The easing of permission for the Tridentine Rite is surely a great leap backward. Mind you, this is not a matter for levity in the eyes of the Vatican. It is serious business as the unfortunate Cardinal Archbishop of Manila discovered when he announced that after consulting his clergy there was no need for a Latin Mass in the diocese. He was very smartly put in his place by those experts in pastoral practice in the Vatican.
I wonder if the promoters of the Mass in Latin have ever read the Decree of the Congregation for Divine Worship which states that by mandate of Pope Paul VI it “now promulgates and declares the new edition of the Roman Missal to be the Editio Tipica in accord with the decrees of Vatican Council II – all things to the contrary notwithstanding”. Obviously this document no longer has any status. Of course, since many people who ardently promote the Latin Mass seem to be Vatican II deniers this is not a worry to them.

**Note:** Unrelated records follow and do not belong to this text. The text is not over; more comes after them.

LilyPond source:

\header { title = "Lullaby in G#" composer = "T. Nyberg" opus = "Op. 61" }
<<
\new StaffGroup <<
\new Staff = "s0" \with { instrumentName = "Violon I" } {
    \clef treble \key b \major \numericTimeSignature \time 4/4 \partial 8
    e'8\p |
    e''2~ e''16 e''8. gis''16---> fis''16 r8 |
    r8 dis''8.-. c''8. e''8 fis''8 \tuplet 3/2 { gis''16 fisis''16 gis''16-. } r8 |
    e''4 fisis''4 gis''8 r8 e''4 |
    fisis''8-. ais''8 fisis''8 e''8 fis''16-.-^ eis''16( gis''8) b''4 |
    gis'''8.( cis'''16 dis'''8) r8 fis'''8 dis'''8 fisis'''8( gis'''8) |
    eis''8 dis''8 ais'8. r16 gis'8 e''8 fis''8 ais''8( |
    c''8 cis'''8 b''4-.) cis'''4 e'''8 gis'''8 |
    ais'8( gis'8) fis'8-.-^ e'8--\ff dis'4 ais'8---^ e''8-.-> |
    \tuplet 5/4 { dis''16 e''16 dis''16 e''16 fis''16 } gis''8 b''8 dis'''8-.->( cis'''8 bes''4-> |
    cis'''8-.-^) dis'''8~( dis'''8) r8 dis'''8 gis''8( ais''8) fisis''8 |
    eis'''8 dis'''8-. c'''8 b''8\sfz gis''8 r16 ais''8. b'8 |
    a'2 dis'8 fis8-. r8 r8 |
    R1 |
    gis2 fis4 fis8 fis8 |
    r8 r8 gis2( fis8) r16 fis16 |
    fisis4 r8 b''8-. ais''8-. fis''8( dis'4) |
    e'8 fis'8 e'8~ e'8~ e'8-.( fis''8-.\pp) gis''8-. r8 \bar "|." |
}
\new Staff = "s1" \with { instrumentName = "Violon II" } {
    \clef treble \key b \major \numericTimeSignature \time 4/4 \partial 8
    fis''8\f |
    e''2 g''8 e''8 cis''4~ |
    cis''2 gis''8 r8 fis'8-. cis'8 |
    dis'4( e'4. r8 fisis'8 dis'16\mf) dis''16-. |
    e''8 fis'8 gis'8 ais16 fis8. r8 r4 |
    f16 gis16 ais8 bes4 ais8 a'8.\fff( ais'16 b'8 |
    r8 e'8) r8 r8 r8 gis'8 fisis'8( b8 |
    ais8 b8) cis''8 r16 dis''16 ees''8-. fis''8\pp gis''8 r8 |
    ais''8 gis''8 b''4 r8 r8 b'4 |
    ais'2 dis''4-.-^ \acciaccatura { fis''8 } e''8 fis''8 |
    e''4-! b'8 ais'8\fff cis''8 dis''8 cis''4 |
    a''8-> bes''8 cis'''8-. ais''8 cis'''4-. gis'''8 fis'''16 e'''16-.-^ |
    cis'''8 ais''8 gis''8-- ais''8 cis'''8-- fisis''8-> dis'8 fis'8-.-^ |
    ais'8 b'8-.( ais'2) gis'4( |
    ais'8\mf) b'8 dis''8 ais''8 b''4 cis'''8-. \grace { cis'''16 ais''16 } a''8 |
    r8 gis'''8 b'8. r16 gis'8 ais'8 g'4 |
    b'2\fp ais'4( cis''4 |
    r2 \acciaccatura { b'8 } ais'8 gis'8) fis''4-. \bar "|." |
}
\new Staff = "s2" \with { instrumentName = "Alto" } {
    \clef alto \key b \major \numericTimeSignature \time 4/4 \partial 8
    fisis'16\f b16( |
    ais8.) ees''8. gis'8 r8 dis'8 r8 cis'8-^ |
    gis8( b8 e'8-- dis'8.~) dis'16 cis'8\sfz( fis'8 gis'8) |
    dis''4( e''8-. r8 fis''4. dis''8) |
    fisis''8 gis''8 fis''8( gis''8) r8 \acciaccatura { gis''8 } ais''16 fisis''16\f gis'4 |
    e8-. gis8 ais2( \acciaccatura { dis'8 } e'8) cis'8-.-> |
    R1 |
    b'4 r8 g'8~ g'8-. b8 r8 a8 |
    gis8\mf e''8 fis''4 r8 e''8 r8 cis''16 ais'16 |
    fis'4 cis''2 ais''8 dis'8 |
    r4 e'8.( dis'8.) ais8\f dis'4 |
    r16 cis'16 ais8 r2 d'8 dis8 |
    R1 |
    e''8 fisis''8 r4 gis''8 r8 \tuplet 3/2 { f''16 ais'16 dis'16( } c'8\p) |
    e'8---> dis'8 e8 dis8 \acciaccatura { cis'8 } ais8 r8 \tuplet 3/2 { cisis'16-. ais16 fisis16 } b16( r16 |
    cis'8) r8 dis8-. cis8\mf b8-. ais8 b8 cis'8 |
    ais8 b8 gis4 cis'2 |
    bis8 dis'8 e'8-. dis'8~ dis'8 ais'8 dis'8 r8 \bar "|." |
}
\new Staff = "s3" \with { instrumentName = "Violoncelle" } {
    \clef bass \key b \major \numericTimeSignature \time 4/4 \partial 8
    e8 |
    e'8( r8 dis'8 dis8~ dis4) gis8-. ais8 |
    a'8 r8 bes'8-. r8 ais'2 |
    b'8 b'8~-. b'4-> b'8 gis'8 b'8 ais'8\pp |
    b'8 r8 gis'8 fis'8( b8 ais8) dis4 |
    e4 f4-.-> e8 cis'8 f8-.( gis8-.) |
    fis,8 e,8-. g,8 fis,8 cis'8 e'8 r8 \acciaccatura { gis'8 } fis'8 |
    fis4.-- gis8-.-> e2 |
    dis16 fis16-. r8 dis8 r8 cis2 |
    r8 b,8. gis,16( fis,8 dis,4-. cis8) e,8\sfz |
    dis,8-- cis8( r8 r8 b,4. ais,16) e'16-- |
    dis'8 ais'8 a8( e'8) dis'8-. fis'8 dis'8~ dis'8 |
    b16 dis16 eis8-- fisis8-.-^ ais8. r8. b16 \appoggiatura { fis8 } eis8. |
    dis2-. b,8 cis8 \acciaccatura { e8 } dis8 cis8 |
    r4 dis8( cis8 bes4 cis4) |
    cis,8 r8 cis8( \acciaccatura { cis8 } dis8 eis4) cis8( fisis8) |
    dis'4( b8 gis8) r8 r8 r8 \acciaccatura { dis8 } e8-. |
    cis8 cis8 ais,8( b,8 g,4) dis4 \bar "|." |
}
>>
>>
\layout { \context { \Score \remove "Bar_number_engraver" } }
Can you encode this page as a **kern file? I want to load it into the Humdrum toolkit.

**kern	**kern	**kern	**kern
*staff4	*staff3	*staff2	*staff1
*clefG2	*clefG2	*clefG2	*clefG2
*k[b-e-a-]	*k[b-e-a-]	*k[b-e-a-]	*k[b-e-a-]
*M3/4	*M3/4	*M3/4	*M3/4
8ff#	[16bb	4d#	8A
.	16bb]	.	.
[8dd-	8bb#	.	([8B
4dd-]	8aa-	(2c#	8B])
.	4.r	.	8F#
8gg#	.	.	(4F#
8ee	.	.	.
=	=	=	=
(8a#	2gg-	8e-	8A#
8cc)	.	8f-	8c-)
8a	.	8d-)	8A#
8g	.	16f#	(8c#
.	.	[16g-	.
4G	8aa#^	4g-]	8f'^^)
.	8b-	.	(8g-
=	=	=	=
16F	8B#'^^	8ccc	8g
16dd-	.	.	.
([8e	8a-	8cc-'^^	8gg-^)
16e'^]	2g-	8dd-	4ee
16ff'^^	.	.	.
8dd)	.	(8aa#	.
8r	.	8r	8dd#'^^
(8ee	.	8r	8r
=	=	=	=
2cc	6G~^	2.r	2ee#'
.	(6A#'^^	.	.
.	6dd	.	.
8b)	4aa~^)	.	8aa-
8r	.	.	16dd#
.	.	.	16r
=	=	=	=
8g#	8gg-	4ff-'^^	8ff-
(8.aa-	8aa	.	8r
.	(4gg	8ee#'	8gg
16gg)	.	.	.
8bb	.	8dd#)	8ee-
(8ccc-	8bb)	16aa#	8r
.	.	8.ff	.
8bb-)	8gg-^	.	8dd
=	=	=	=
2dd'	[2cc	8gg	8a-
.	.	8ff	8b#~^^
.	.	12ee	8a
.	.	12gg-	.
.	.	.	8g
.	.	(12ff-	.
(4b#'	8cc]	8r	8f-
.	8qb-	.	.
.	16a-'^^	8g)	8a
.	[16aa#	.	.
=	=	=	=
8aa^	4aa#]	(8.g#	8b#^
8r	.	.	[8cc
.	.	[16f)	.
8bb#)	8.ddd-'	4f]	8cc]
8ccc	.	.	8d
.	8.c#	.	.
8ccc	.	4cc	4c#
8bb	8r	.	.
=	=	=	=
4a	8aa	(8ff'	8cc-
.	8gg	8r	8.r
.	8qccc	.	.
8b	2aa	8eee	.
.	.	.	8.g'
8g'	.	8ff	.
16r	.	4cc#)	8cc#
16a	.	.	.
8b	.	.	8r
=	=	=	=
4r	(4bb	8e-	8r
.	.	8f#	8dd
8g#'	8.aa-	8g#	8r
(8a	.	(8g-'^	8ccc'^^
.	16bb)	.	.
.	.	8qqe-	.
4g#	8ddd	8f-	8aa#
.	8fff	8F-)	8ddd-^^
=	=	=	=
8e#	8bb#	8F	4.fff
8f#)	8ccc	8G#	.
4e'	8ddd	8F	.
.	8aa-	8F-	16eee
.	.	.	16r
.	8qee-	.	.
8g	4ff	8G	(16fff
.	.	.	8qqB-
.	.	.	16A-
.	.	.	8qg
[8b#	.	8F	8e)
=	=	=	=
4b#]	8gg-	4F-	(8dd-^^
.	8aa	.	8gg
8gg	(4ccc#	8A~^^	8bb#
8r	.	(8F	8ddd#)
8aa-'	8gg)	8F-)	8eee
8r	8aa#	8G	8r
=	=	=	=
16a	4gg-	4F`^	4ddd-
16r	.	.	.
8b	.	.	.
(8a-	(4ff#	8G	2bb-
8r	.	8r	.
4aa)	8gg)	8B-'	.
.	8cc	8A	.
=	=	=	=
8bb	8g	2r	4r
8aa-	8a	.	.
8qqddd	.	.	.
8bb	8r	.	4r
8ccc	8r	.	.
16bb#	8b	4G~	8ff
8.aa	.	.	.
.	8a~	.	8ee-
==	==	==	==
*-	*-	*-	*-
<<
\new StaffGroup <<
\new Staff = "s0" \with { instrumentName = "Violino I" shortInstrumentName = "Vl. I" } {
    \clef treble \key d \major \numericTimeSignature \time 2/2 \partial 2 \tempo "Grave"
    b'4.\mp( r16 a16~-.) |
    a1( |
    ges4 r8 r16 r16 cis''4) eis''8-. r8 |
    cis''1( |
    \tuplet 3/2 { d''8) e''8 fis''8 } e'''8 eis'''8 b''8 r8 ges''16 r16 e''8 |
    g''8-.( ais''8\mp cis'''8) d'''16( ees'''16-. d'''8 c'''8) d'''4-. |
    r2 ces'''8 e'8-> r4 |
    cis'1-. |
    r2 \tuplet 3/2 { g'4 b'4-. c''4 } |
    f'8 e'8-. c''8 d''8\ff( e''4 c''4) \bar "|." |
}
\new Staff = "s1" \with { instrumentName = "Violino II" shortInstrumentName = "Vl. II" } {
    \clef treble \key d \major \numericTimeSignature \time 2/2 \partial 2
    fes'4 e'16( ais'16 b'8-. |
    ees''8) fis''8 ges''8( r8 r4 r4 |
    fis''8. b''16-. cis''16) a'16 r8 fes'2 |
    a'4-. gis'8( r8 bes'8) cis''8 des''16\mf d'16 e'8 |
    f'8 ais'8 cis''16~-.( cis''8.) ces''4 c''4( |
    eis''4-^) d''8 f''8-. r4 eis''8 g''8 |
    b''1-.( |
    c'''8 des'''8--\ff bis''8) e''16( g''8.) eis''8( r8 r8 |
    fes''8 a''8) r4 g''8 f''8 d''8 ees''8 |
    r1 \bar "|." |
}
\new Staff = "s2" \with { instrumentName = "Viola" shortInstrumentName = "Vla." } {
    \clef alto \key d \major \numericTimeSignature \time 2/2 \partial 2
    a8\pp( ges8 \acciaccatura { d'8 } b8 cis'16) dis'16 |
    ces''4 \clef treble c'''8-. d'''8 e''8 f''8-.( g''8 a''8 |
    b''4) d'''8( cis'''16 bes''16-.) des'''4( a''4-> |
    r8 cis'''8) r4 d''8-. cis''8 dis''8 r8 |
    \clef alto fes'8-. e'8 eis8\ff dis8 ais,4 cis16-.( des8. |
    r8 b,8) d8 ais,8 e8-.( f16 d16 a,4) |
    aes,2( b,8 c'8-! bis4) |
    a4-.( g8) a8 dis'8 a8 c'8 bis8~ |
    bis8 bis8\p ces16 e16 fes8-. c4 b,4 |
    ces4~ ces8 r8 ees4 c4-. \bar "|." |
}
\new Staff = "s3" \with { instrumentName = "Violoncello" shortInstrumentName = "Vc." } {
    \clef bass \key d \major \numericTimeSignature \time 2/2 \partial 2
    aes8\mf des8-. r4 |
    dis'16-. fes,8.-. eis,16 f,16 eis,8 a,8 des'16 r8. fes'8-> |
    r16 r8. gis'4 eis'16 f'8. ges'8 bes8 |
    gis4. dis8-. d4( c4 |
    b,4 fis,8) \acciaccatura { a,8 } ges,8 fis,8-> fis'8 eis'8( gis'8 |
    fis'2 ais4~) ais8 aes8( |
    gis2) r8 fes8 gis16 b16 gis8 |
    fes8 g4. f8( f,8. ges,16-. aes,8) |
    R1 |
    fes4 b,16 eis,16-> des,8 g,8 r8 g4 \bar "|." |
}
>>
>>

I wonder if the people promoting the Latin Mass really believe that it will bring about some kind of renaissance in the Church, will return it to “the good old days”. In their dreams! That Church has gone forever. The need is for new pastoral strategies and initiatives, not a retreat into nostalgia. Cardinal Hume wrote that unless this kind of renewal is happening in the local church it is not going to happen at all. This was clearly the Spirit-inspired vision of Pope John XXIII who called us to engage with the world, not to retreat from it.
I guess priests of my generation on can be excused for feeling a sense of betrayal. After all that commitment to what we truly believed was the work of the Holy Spirit (how could 3000 bishops get it wrong?) in giving reality to the call to renewal by the Council, to find now so many in senior positions of governance in the Church trying to turn the clock back has become a real test of loyalty. As parish priests we have a duty of obedience and loyalty – but to whom do we direct that loyalty? As the pastors who have the most immediate contact with our parishioners surely we have a duty of loyalty to the people who have been entrusted to us and whom we led to the renewed vision of Church given to us by the Fathers of the Council.
The reality is that most of the people in our churches know no other Mass than the present mandated liturgy and most of those that do remember the Tridentine Mass don’t want a bar of it.
I sometimes wonder where the Holy Spirit is in this present anti-Vatican II push. Perhaps we became too smug in thinking we had implemented the vision of Vatican II and He is permitting this ecclesial vandalism as a wake-up call to tell us that there is still much work to be done, that the course is for stayers, not sprinters. I think there is a moral for us in the story of that French diocese which finally got round to implementing the Tridentine Mass during the first half of the twentieth century, four centuries after Trent.